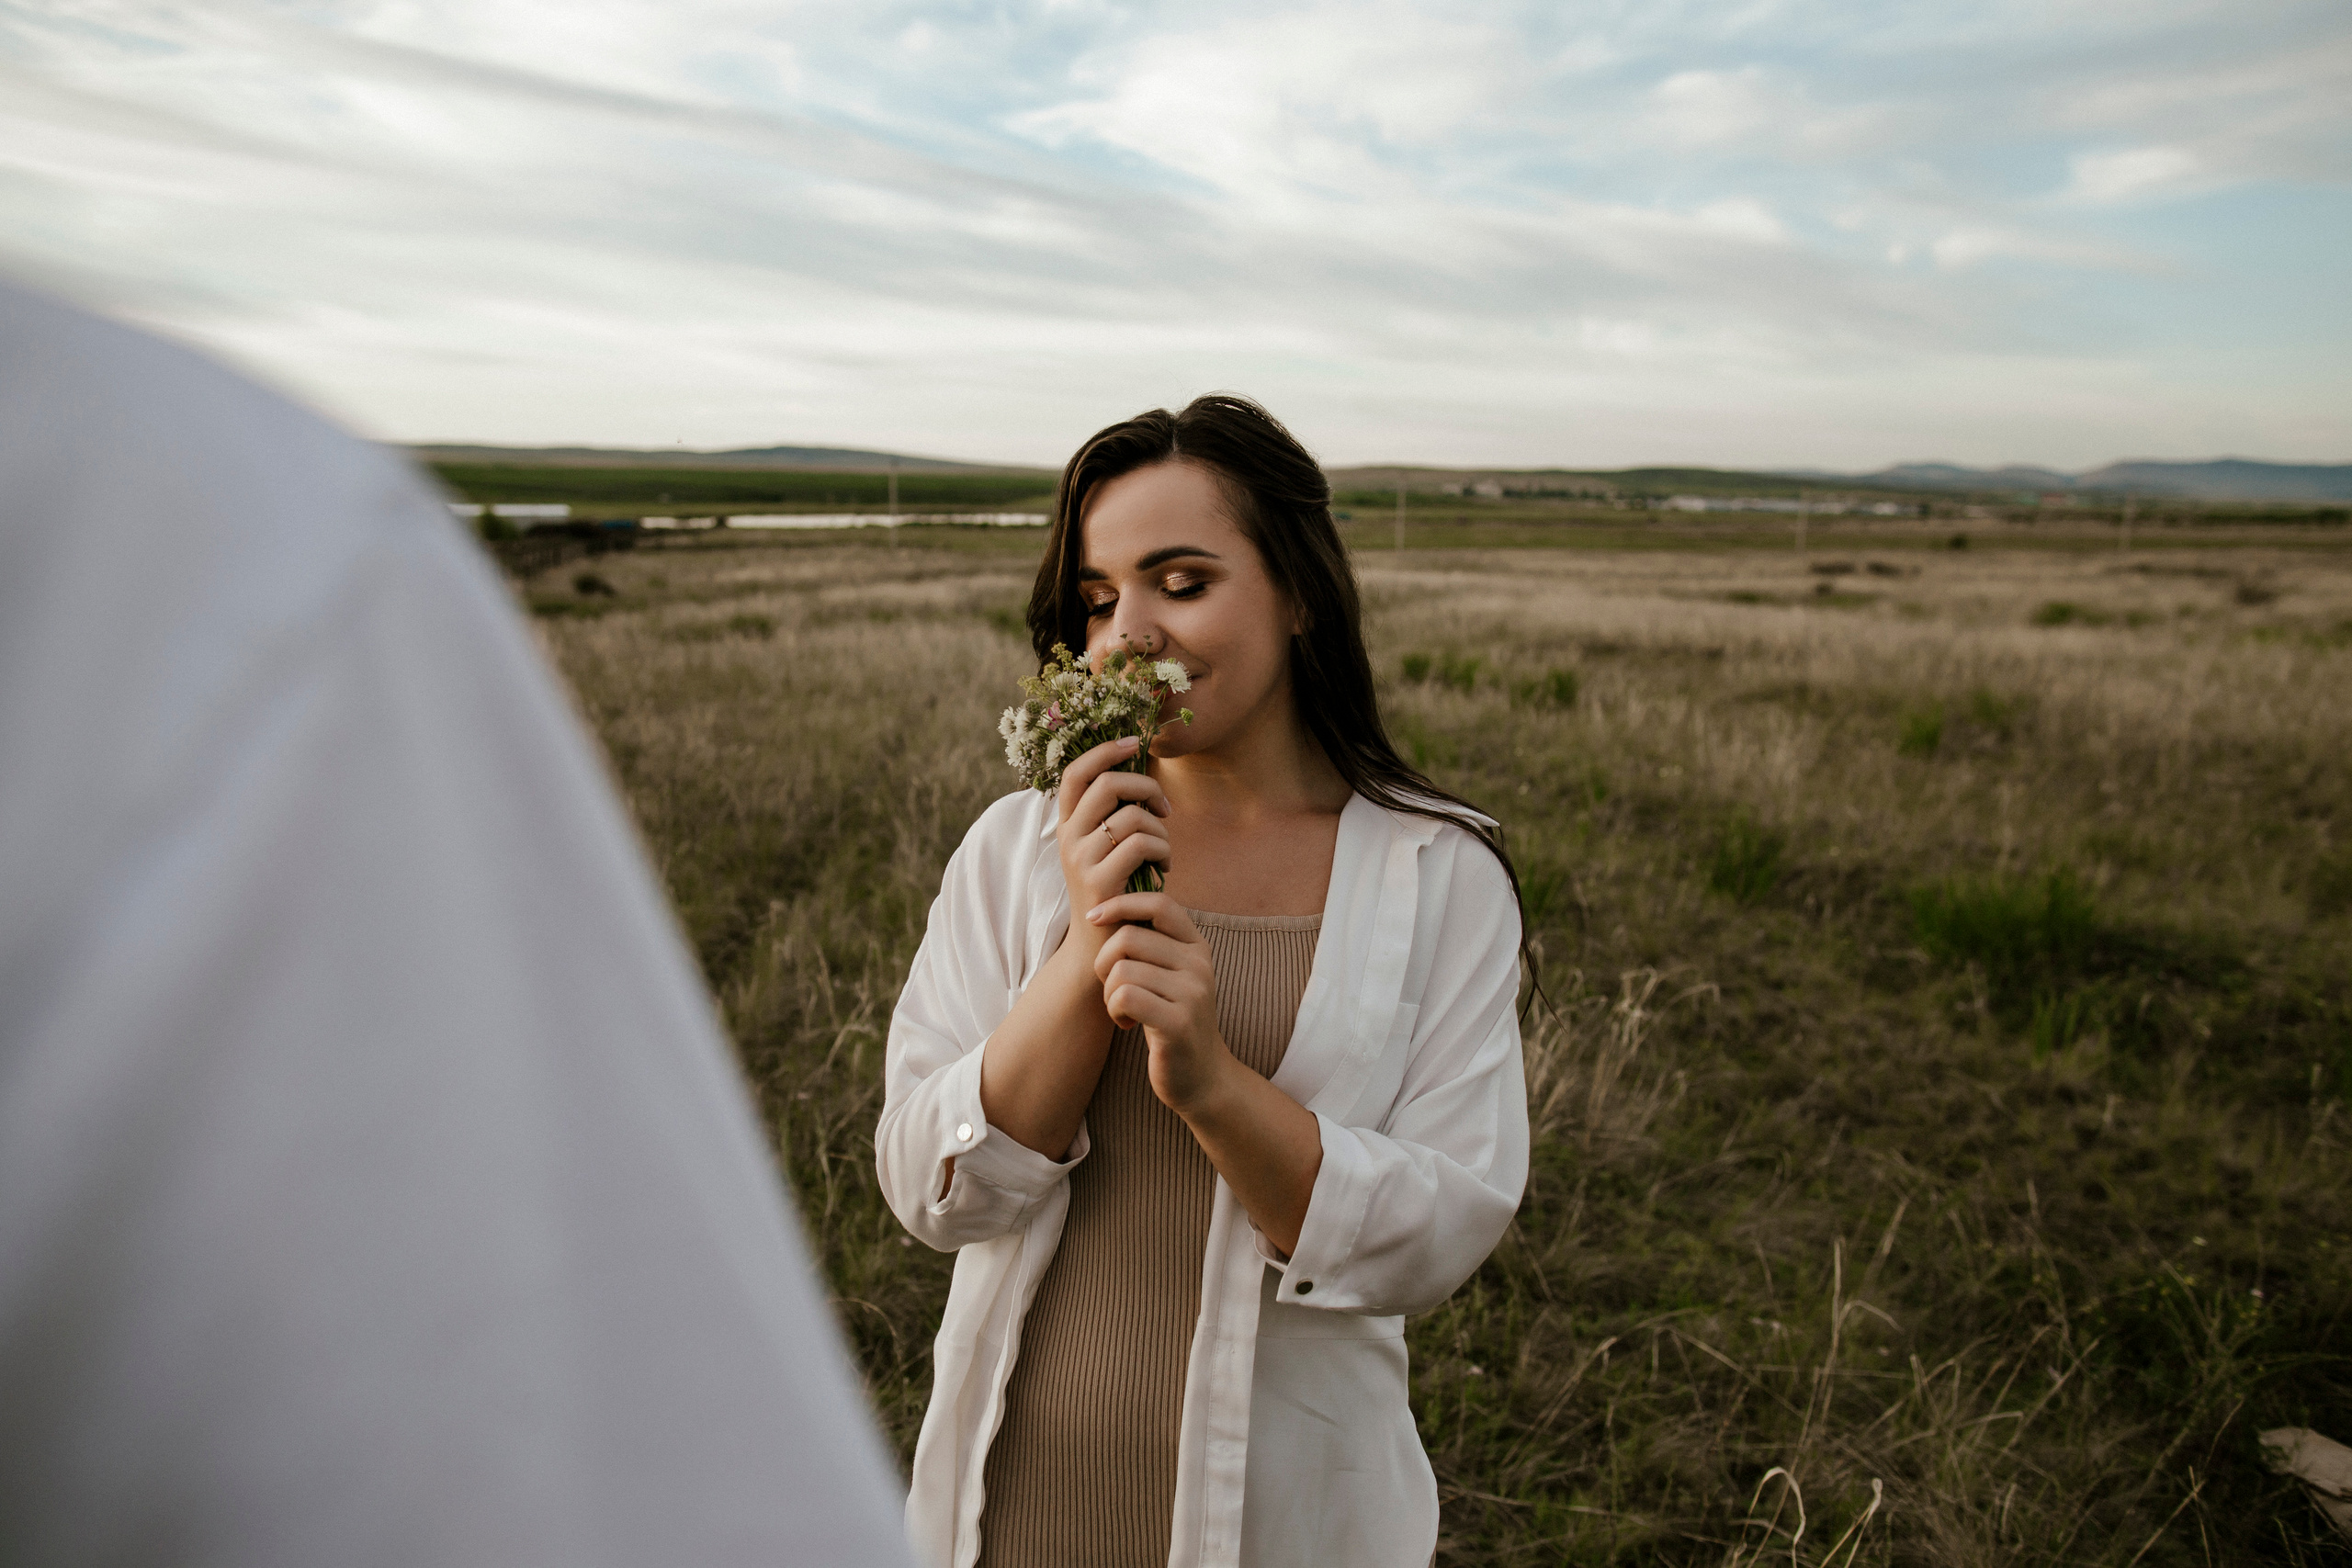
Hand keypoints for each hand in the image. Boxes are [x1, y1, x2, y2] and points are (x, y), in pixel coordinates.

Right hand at [1054, 737, 1169, 961]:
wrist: (1097, 949)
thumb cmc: (1114, 893)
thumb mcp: (1107, 850)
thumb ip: (1114, 817)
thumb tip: (1141, 780)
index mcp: (1067, 825)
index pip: (1075, 772)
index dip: (1103, 750)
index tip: (1132, 742)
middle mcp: (1068, 838)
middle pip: (1107, 784)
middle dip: (1146, 786)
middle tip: (1164, 808)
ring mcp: (1081, 859)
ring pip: (1131, 816)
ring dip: (1160, 829)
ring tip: (1165, 850)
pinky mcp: (1099, 881)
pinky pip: (1141, 844)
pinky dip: (1163, 850)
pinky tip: (1166, 866)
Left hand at [1087, 893, 1228, 1114]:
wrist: (1201, 1075)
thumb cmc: (1173, 1019)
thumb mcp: (1170, 974)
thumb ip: (1152, 943)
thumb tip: (1107, 903)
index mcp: (1196, 946)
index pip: (1159, 904)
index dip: (1120, 903)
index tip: (1093, 919)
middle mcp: (1199, 964)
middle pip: (1127, 937)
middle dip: (1104, 963)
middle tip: (1111, 987)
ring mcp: (1192, 993)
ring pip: (1121, 970)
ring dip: (1109, 994)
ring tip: (1122, 1009)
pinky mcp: (1178, 1022)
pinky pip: (1124, 997)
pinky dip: (1114, 1010)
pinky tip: (1126, 1023)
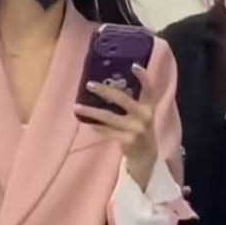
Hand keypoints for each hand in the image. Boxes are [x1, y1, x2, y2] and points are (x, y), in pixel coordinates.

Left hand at [75, 64, 157, 189]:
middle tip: (89, 84)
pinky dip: (96, 127)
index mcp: (149, 108)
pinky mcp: (128, 141)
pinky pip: (107, 132)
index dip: (143, 77)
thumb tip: (105, 89)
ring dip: (91, 111)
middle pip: (122, 99)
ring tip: (76, 107)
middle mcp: (144, 117)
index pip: (149, 89)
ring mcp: (136, 130)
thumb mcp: (142, 117)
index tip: (134, 65)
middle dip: (104, 91)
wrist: (147, 159)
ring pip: (109, 117)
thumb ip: (131, 105)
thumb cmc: (140, 133)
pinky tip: (87, 123)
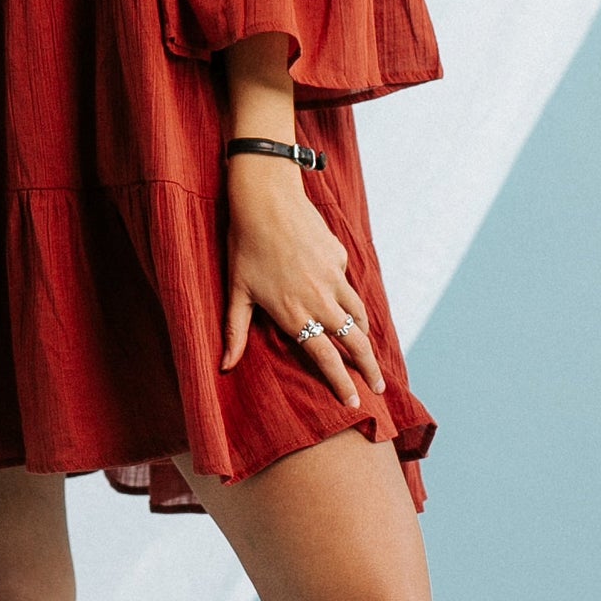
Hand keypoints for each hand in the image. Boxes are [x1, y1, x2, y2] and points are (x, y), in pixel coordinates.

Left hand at [221, 160, 384, 406]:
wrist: (266, 198)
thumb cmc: (244, 245)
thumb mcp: (236, 291)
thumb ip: (234, 332)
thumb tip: (224, 366)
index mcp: (295, 314)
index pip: (326, 358)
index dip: (342, 383)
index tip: (354, 403)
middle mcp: (321, 300)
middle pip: (355, 343)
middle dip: (369, 369)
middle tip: (377, 388)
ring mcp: (334, 277)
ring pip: (359, 315)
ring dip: (365, 337)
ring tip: (367, 350)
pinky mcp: (339, 257)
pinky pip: (348, 284)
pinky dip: (349, 299)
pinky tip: (341, 300)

★ ★ ★ ★ ★ ★ ★

### Required action:
Print exactly the lines of the listing above starting at the line containing "pinky pip: (1141, 844)" and ending at the line containing "pinky dip: (1114, 1010)", both included.

### Task answer:
pinky pip: (1141, 844)
pinky dip: (1163, 850)
pinky tip: (1166, 866)
Left hand at [1087, 893, 1228, 1114]:
wrist: (1201, 1075)
thumb cmc: (1173, 1019)
thumb mcp: (1170, 974)
thumb ip: (1152, 943)
thumb tip: (1107, 903)
index mcp: (1196, 946)
index pip: (1159, 904)
index dip: (1120, 903)
index tip: (1093, 919)
middle mcp: (1199, 964)
middle pip: (1127, 937)
middle dip: (1104, 963)
middle tip: (1111, 987)
ring mcp: (1192, 993)
ring pip: (1121, 970)
ring dip: (1109, 994)
ring tip: (1122, 1009)
pinky mcp: (1178, 1022)
pinky pip: (1124, 997)
pinky dip: (1114, 1010)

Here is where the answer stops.